The Uneven Housing Recovery Is More Uneven for Some
For 4 million households, the housing crisis still has a stranglehold on their lives. As prices started to plummet in 2007, many saw their home’s value sink below what they’d paid for it. Negative equity, or an “underwater” home, is what results when a house is worth less than what the homeowner owes on the mortgage. In the worst housing markets at the depth of the crisis, an unprecedented 60 to 70 percent of households were underwater.
Homes have long been considered wealth-building assets, but for many homeowners today, in particular low-income, minority households, they are burdens—traps or sources of inescapable debt.
Many homes have resurfaced in the years since, but negative equity is still commonplace in some markets. The Upper Midwest and the Central Valley in California, for example, are two spots still hard hit, as are rural areas generally. According to the Center for American Progress, in nearly 1,000 counties across the country, the share of underwater homes is either stagnant or increasing. Among larger cities in early 2016, Las Vegas, Miami, Chicago, Washington, D.C., and New York had the highest share of homes underwater, ranging from nearly 20 percent to 6 percent according to Core Logic. In contrast, San Francisco had nearly no underwater homes (99.4 percent had equity in their homes).
This variation points to the importance of looking at local conditions in real estate, and not just between cities. Even within cities, the rate of underwater homes varies across neighborhoods or communities.
We’ve developed the Cook County House Price Index to help track variation in the local housing market and better understand which submarkets have fully recovered from the housing crisis and which have not. Our fourth quarter 2015 house price index found that three areas in Cook County—Lincoln Square/North Center, Lake View/Lincoln Park, and West Town/Near West Side—reached or exceeded previous peak levels in house prices. In other areas, largely low-income, often African-American neighborhoods, prices were still more than 55 percent below peak levels. Many of these homes may indeed be underwater.
Current Prices Relative to Previous Housing Bubble Peaks, 2015 4Q
The effects of negative equity are wide-ranging. Owners of underwater homes cannot draw on home equity to invest elsewhere, and they may be less likely to spend money at local businesses and on local services. Uneven recovery has contributed to worsening racial inequality. ZIP codes where black residents are the majority are twice as likely as white ZIP codes to have homes that are now worth less than they were in 2004. The uneven recovery across the country is also exacerbating disparities between affluent Americans and everyone else.

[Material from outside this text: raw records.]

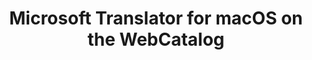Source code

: ---
name: Microsoft Translator
category: Utilities
title: Microsoft Translator for macOS on the WebCatalog
key: microsoft-translator
fullUrl: 'https://www.bing.com/translator'
hostname: bing.com

---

Home values have increased the most in areas where homes were already expensive.
These patterns are clearly reflected in Cook County. As the table shows, areas that were the highest-cost in 2000 saw much larger increases in home values between 2000 and 2015 than the lowest value areas. Because those properties started out at a higher cost, the percent increase in value translates to substantial dollar increases. In Lake View/Lincoln Park, for example, values increased by more than 76 percent, that translates to more than $380,000 in potential wealth through home equity. In contrast, a typical home in Auburn Gresham/Chatham saw values increase by just over 4 percent. That translates to less than $4,000 in potential wealth.
Such patterns have caused some to question the value of homeownership as a wealth building strategy, particularly for lower-income households who often cannot afford to buy properties in the most stable markets and who may be less able to bear the financial risks of market instability. The question going forward is, will owning a home, once the anchor of the middle class, help reduce inequality or exacerbate it?
IHS will continue to track recovery in our region, releasing quarterly updates on house prices in Cook County.